Start of RECORDS SUPPLIED

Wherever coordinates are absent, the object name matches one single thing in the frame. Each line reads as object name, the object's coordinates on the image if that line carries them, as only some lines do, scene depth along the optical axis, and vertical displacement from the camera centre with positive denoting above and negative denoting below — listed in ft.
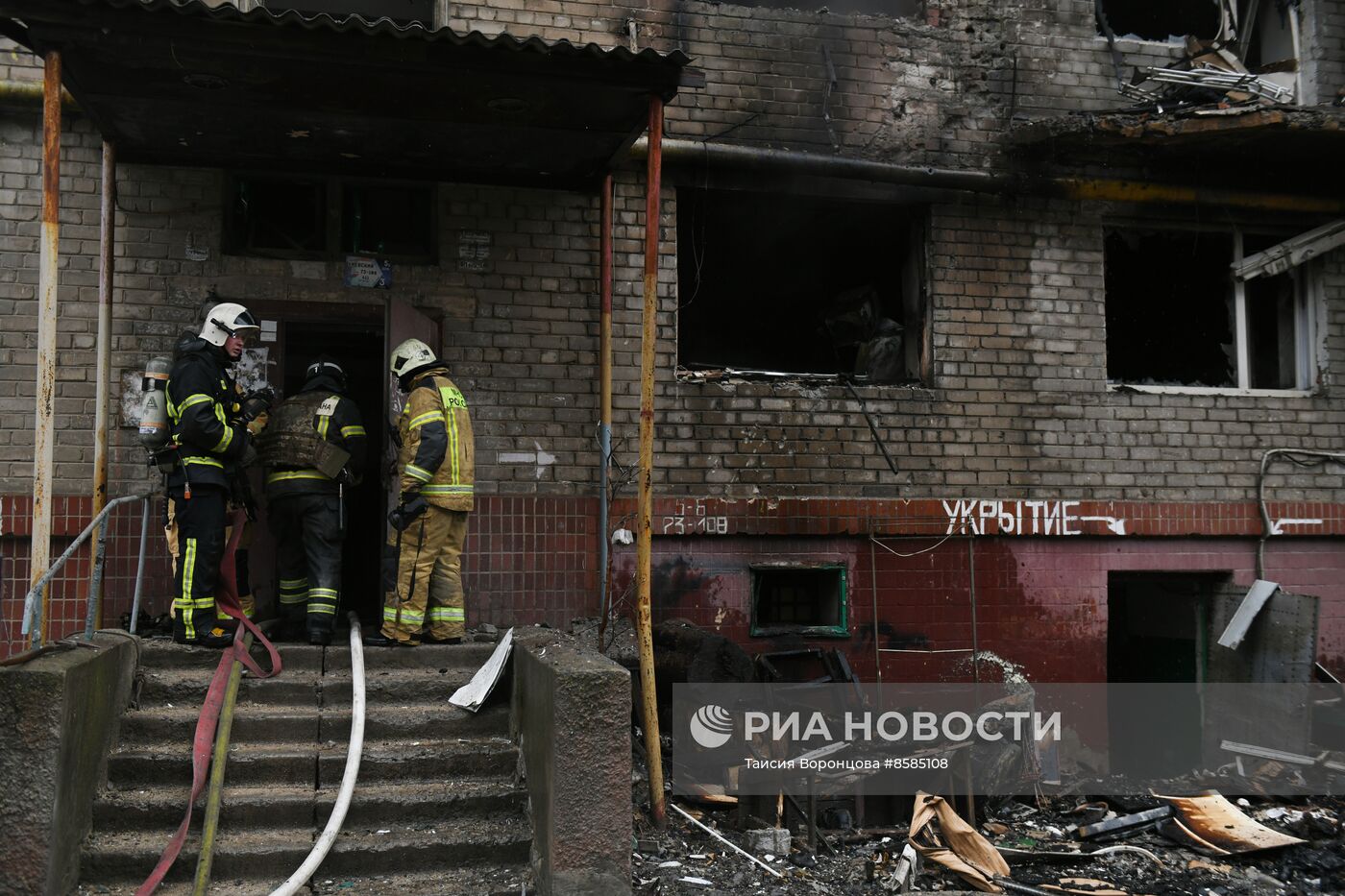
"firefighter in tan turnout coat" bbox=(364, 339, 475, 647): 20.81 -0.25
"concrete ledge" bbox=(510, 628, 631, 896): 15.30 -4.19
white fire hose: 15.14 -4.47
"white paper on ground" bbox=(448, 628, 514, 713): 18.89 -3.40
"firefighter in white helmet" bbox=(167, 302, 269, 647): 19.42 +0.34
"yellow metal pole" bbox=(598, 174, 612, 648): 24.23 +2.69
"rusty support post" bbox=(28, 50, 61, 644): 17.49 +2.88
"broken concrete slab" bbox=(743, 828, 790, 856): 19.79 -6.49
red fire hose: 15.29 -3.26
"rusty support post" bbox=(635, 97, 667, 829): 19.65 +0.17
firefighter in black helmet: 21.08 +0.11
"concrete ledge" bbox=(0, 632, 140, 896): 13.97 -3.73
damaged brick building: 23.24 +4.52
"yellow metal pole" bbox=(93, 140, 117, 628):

End of RECORDS SUPPLIED

Your reply should restate every entry exactly, with the pictures left out.

◆ **ANSWER SECTION**
Wherever coordinates are absent, the object name matches one single thing in the frame. Each line reads as object name, the object's coordinates on the image if that line carries them, as only some lines do, scene depth along the optical axis, and vertical displacement from the camera centre with positive denoting above and negative denoting below — listed in ft.
"firefighter in tan turnout coat" bbox=(364, 339, 475, 647): 20.81 -0.25
"concrete ledge" bbox=(510, 628, 631, 896): 15.30 -4.19
white fire hose: 15.14 -4.47
"white paper on ground" bbox=(448, 628, 514, 713): 18.89 -3.40
"firefighter in white helmet" bbox=(167, 302, 269, 647): 19.42 +0.34
"yellow metal pole" bbox=(598, 174, 612, 648): 24.23 +2.69
"rusty support post" bbox=(28, 50, 61, 644): 17.49 +2.88
"broken concrete slab" bbox=(743, 828, 790, 856): 19.79 -6.49
red fire hose: 15.29 -3.26
"rusty support post" bbox=(635, 97, 667, 829): 19.65 +0.17
firefighter in black helmet: 21.08 +0.11
"concrete ledge" bbox=(0, 632, 140, 896): 13.97 -3.73
damaged brick building: 23.24 +4.52
"yellow metal pole" bbox=(93, 140, 117, 628):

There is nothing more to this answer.